Exercise prompt:
In the copy, include all of the listing exactly and none of its pictures.

Records provided:
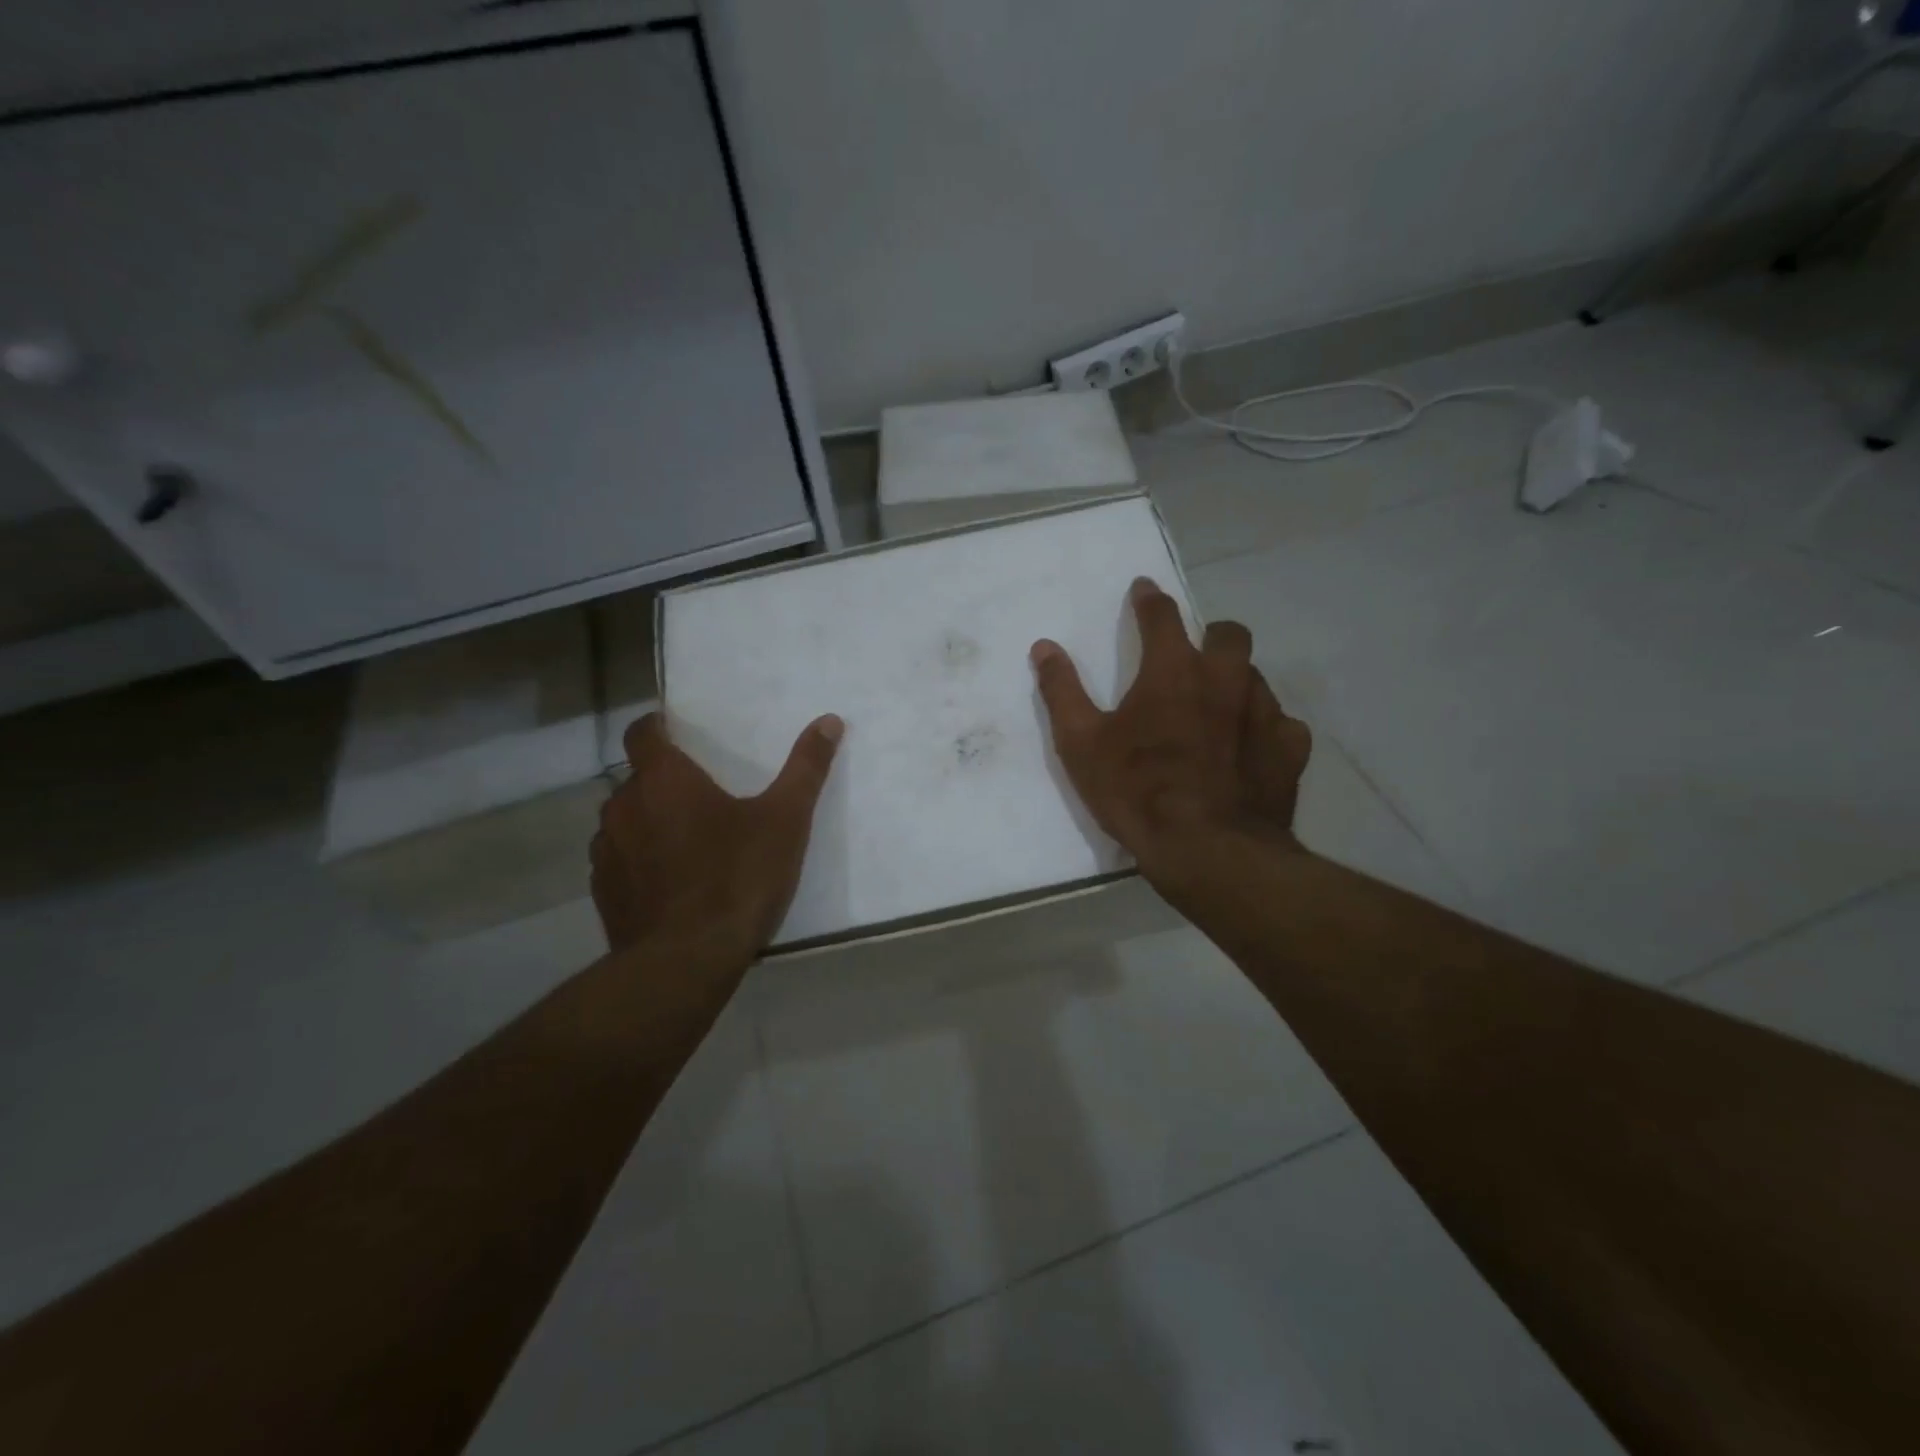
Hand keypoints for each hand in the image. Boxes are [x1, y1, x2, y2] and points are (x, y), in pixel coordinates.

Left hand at [591, 712, 844, 962]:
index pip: (641, 732)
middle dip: (662, 783)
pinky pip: (617, 862)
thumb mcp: (786, 820)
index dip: (656, 727)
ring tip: (685, 842)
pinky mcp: (603, 893)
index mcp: (664, 780)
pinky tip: (668, 883)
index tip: (675, 733)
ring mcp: (607, 852)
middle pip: (636, 779)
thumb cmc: (738, 877)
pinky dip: (638, 862)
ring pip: (623, 821)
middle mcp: (624, 806)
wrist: (687, 960)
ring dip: (647, 823)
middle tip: (700, 797)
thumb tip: (829, 720)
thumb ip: (806, 767)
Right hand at [1030, 576, 1310, 889]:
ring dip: (1236, 682)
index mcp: (1173, 671)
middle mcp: (1225, 680)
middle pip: (1228, 635)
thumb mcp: (1080, 743)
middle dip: (1210, 635)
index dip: (1150, 599)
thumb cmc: (1136, 791)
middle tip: (1193, 656)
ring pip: (1256, 678)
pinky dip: (1266, 728)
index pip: (1162, 616)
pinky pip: (1283, 724)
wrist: (1206, 850)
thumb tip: (1044, 647)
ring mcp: (1265, 713)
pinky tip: (1252, 748)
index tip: (1144, 589)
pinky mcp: (1289, 750)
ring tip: (1218, 709)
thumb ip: (1062, 690)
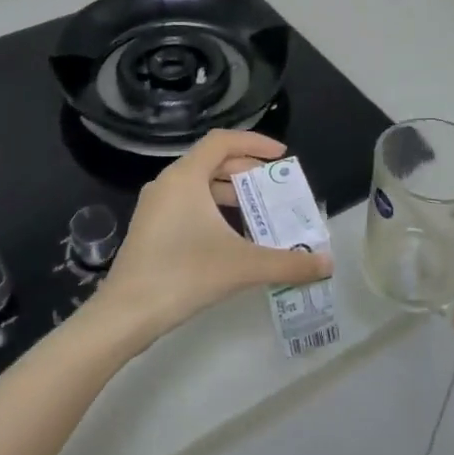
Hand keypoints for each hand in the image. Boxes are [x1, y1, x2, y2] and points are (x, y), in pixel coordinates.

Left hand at [97, 131, 332, 348]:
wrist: (126, 313)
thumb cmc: (184, 275)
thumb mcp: (242, 266)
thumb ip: (288, 263)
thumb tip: (327, 263)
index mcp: (185, 177)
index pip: (223, 141)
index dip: (255, 143)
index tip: (282, 157)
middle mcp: (167, 183)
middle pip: (212, 162)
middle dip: (247, 171)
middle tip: (275, 188)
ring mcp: (155, 206)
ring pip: (199, 185)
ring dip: (231, 193)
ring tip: (259, 213)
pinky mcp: (150, 228)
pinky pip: (187, 204)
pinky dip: (213, 210)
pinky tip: (232, 237)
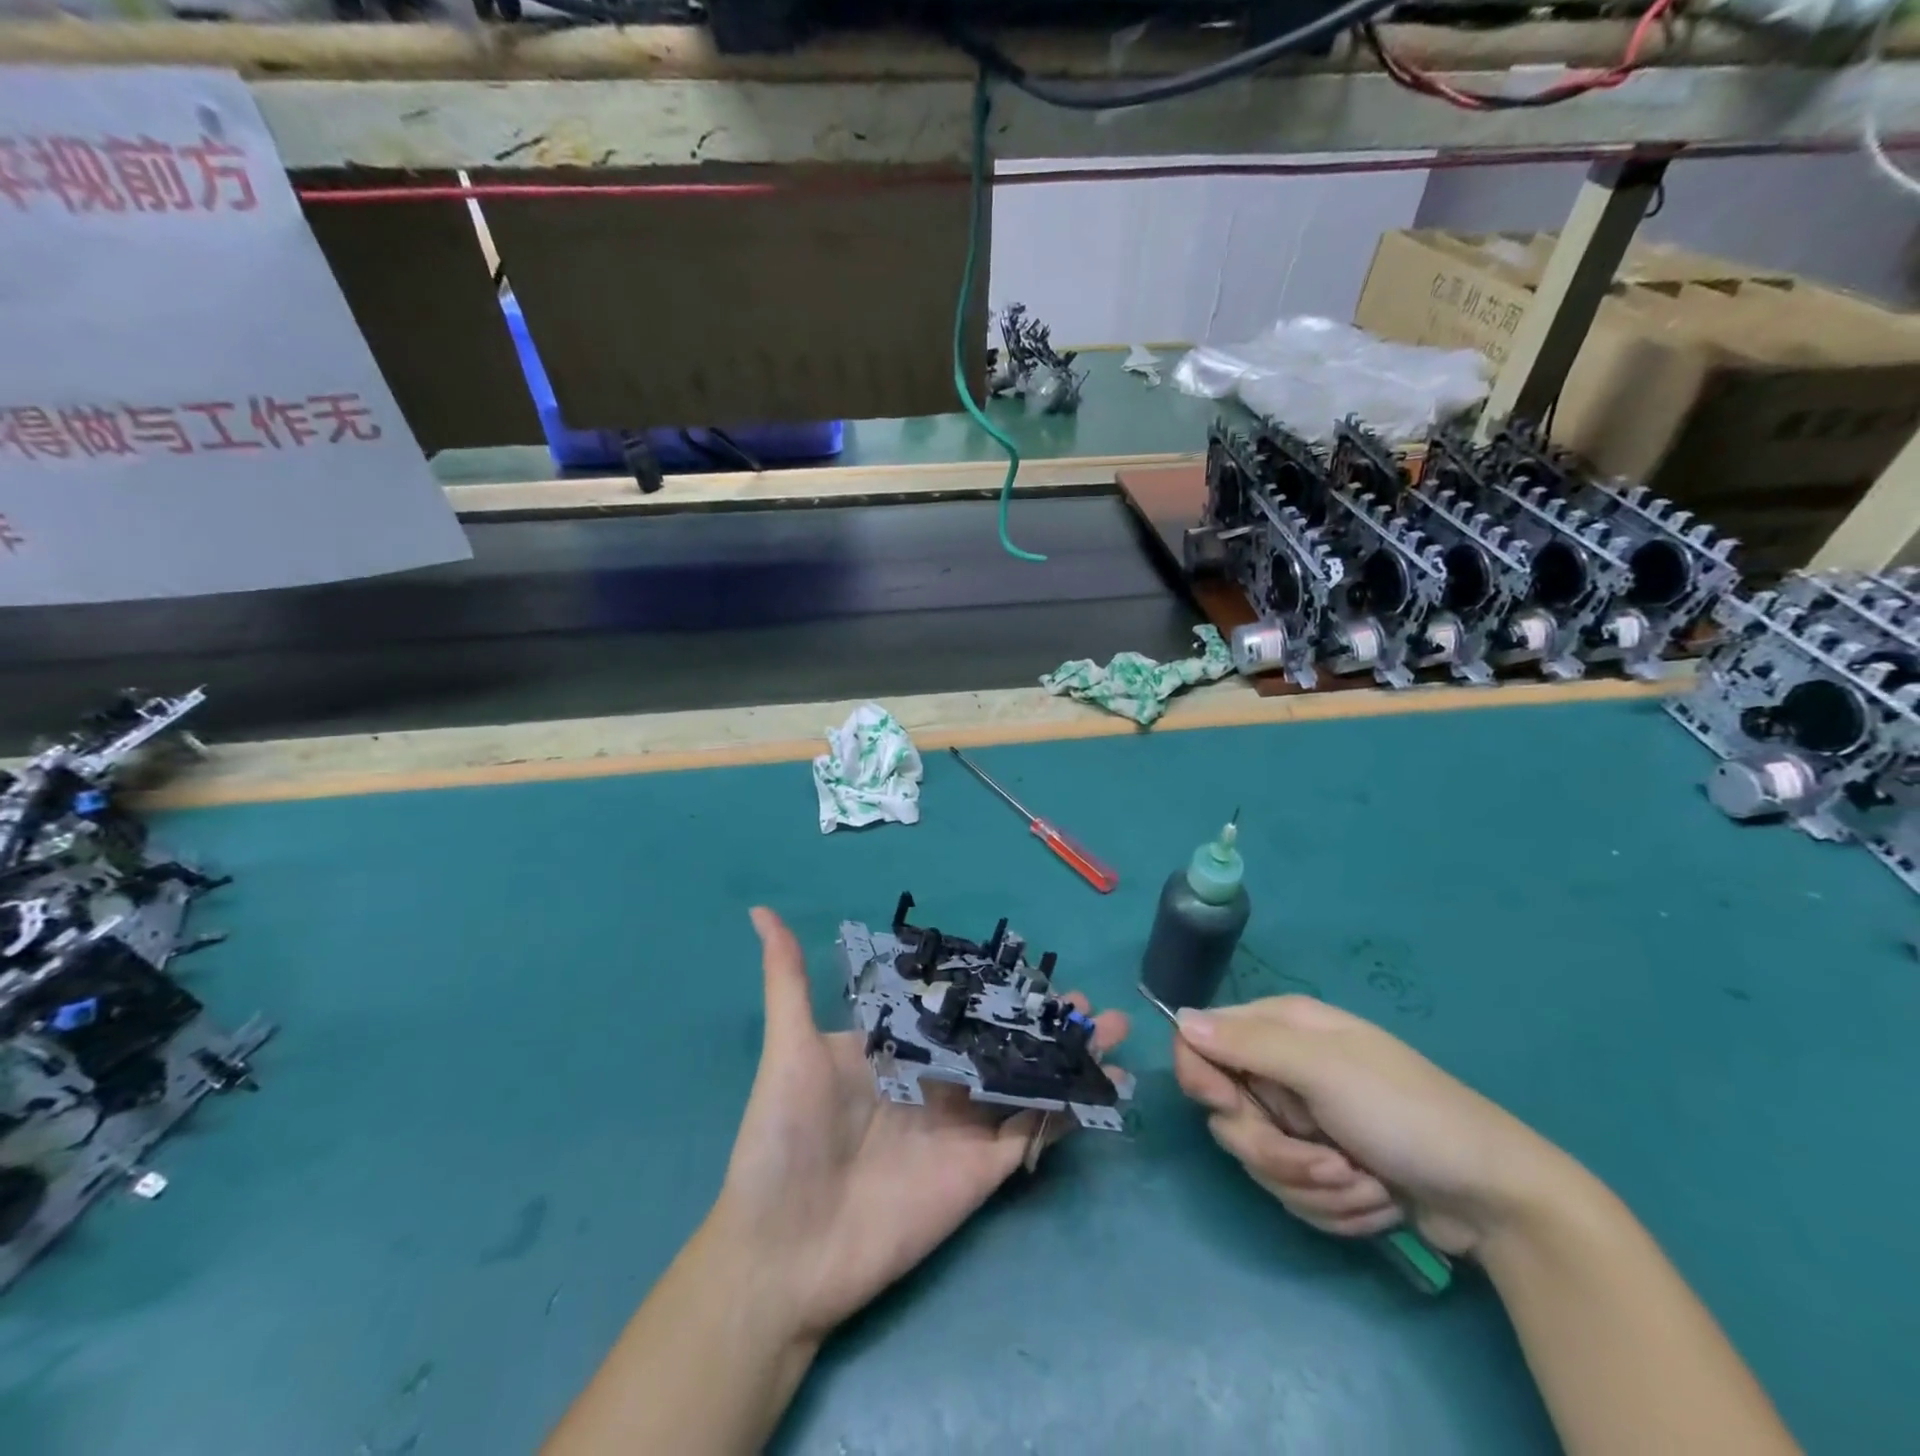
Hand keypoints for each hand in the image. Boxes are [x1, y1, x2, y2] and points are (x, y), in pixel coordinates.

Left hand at [711, 907, 1129, 1342]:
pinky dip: (1071, 1110)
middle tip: (1085, 997)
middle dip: (1045, 1018)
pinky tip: (1106, 1085)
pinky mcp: (984, 1170)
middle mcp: (938, 1082)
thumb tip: (761, 911)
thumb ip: (787, 979)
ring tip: (1112, 1029)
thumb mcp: (788, 1048)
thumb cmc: (781, 1140)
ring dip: (1069, 1055)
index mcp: (899, 1050)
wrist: (782, 1252)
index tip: (1033, 962)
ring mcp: (964, 1126)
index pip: (957, 1007)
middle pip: (1002, 1040)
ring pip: (1029, 1079)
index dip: (994, 986)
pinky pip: (1035, 1133)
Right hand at [1173, 995, 1572, 1255]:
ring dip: (1311, 1184)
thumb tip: (1179, 1017)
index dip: (1202, 1076)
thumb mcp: (1324, 1069)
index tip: (1226, 1105)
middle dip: (1273, 1149)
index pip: (1202, 1040)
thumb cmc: (1406, 1114)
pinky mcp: (1321, 1167)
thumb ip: (1247, 1044)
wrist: (1494, 1197)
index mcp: (1280, 1028)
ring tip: (1364, 1182)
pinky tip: (1373, 1199)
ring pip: (1257, 1159)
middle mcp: (1283, 1069)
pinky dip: (1331, 1205)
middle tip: (1325, 1159)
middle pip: (1227, 1113)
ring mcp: (1302, 1120)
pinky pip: (1290, 1192)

Answer to the exercise:
Hand keypoints for each hand in the image. Boxes are [x1, y1, x2, y2] and points are (x, y), in pixel coordinates.

Left hand at [591, 712, 844, 962]:
index pip: (641, 732)
middle dip: (662, 783)
pinky pip: (617, 862)
thumb mcp: (786, 820)
index dip: (656, 727)
ring tip: (685, 842)
pinky mcp: (603, 893)
index mcp: (664, 780)
pinky tip: (668, 883)
index tip: (675, 733)
ring mcp: (607, 852)
middle pip: (636, 779)
thumb cmc: (738, 877)
pinky dip: (638, 862)
ring pip: (623, 821)
middle mcp: (624, 806)
wrist: (687, 960)
ring dip: (647, 823)
middle tip: (700, 797)
thumb tip: (829, 720)
thumb ip: (806, 767)
Right hand at [1030, 576, 1310, 889]:
ring dip: (1236, 682)
index mcp: (1173, 671)
middle mcp: (1225, 680)
middle pip: (1228, 635)
thumb mcp: (1080, 743)
middle dip: (1210, 635)
index dip: (1150, 599)
thumb cmc: (1136, 791)
middle tip: (1193, 656)
ring pip: (1256, 678)
pinky dip: (1266, 728)
index pip: (1162, 616)
pinky pip: (1283, 724)
wrist: (1206, 850)
thumb tip: (1044, 647)
ring mcp: (1265, 713)
pinky tip: (1252, 748)
index tip: (1144, 589)
pinky mcp: (1289, 750)
ring tip: (1218, 709)
thumb ip: (1062, 690)
Hand keypoints for each hand in the image. Boxes are [x1, y1, x2, y2] and points are (x, y), in pixel coordinates.

Left hand at [97, 131, 332, 348]:
wrist: (126, 313)
thumb cmc: (184, 275)
thumb mcp: (242, 266)
thumb ip: (288, 263)
thumb tip: (327, 263)
index mcp: (185, 177)
index pip: (223, 141)
index dip: (255, 143)
index tip: (282, 157)
middle mcp: (167, 183)
middle pip: (212, 162)
middle dip: (247, 171)
middle tip: (275, 188)
ring mcp: (155, 206)
ring pip: (199, 185)
ring dip: (231, 193)
ring tip: (259, 213)
pinky mcp: (150, 228)
pinky pip: (187, 204)
pinky dip: (213, 210)
pinky tip: (232, 237)
Hand keypoints for each hand in the image. Boxes are [x1, y1, x2, y2] and points are (x, y), in pixel coordinates.

Left hand at [711, 907, 1129, 1342]:
pinky dip: (1071, 1110)
middle tip: (1085, 997)
middle dip: (1045, 1018)
pinky tip: (1106, 1085)
pinky mcp: (984, 1170)
middle mcp: (938, 1082)
thumb tip: (761, 911)
thumb ip: (787, 979)
ring tip: (1112, 1029)
thumb mcp: (788, 1048)
thumb cmc: (781, 1140)
ring dip: (1069, 1055)
index mcp: (899, 1050)
wrist: (782, 1252)
index tip: (1033, 962)
ring mcp: (964, 1126)
index pip: (957, 1007)
middle pip: (1002, 1040)
ring pip: (1029, 1079)
index dip: (994, 986)
pinky pip: (1035, 1133)
Right hand at [1173, 995, 1572, 1255]:
ring dip: (1311, 1184)
thumb tip: (1179, 1017)
index dip: (1202, 1076)
thumb mcp: (1324, 1069)
index tip: (1226, 1105)
middle dip: (1273, 1149)
index pip: (1202, 1040)
thumb cmc: (1406, 1114)
pinky mcp: (1321, 1167)
thumb ip: (1247, 1044)
wrist: (1494, 1197)
index mcp: (1280, 1028)
ring tip: (1364, 1182)
pinky tip: (1373, 1199)
ring pip: (1257, 1159)
middle mcp: (1283, 1069)
pinky dip: (1331, 1205)
middle tip: (1325, 1159)
middle pip: (1227, 1113)
ring mcp: (1302, 1120)
pinky pip: (1290, 1192)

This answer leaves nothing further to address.